Preserving Apples by Canning

“I know people come together over food in ways they don’t otherwise. I think it’s incredibly good for building communities and friendships. You also know what exactly in your food and where comes from,” Merrilee Olson (left) said.

Genesis Napel, Writer

A single farm’s food waste can range from 40 to 60 percent, according to founder of Preserve Farm Kitchens, Merrilee Olson, in her opening statements. Olson facilitated a workshop on applesauce canning with a group of seven at Shone Farm’s commercial kitchen Nov. 19.

“Let’s talk about the food waste problem in America, especially living here in Sebastopol you see all the apples that end up on the ground,” Olson said. She continued to explain how if we could gather together in a similar fashion to the workshop we could decrease our food waste and teach more people the skill of food preservation.

Attendees ranged in age and experience but all shared the common interest of reducing food waste.

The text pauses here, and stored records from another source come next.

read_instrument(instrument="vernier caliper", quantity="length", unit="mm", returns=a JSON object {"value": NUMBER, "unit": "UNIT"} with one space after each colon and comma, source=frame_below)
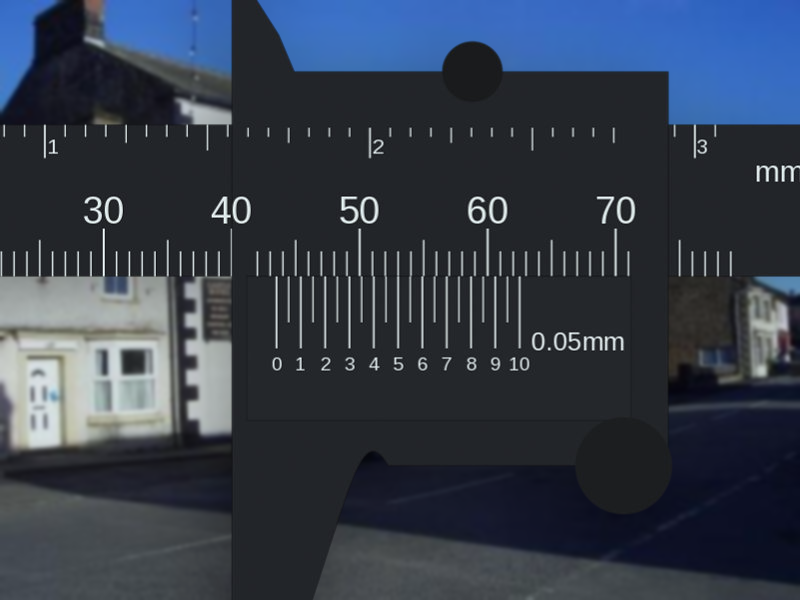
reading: {"value": 43.5, "unit": "mm"}
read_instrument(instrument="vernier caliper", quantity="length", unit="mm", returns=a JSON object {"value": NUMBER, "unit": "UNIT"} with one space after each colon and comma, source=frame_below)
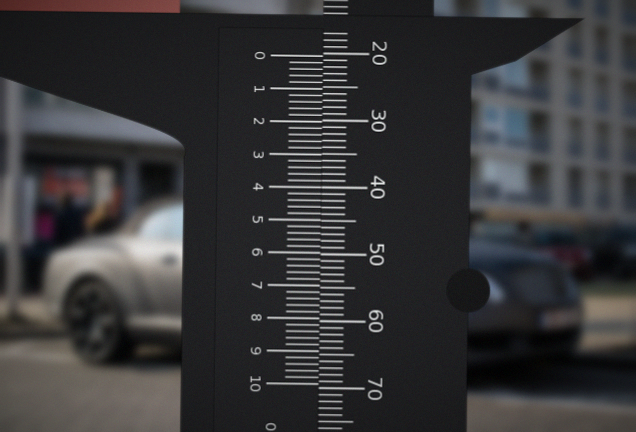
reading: {"value": 20.4, "unit": "mm"}
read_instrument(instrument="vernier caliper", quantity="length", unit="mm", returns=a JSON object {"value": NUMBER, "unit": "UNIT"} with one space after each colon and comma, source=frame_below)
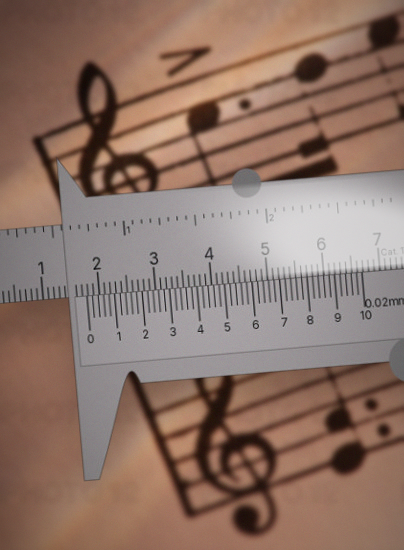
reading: {"value": 17.8, "unit": "mm"}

Chelsey Kolbek works for the sustainable agriculture department at Shone Farm and says knowledge about canning and food preservation can turn food waste into food security and value-added products such as canned goods that help farmers generate revenue from often wasted materials.

Sustainable agriculture student, Ellie Whiteley, describes value-added products as a way for farmers to maximize their profit, minimize waste and ultimately feed more people.

Shone Farm students said they would like to see more events like this at Shone and for them to be more incorporated into their agriculture department curriculum.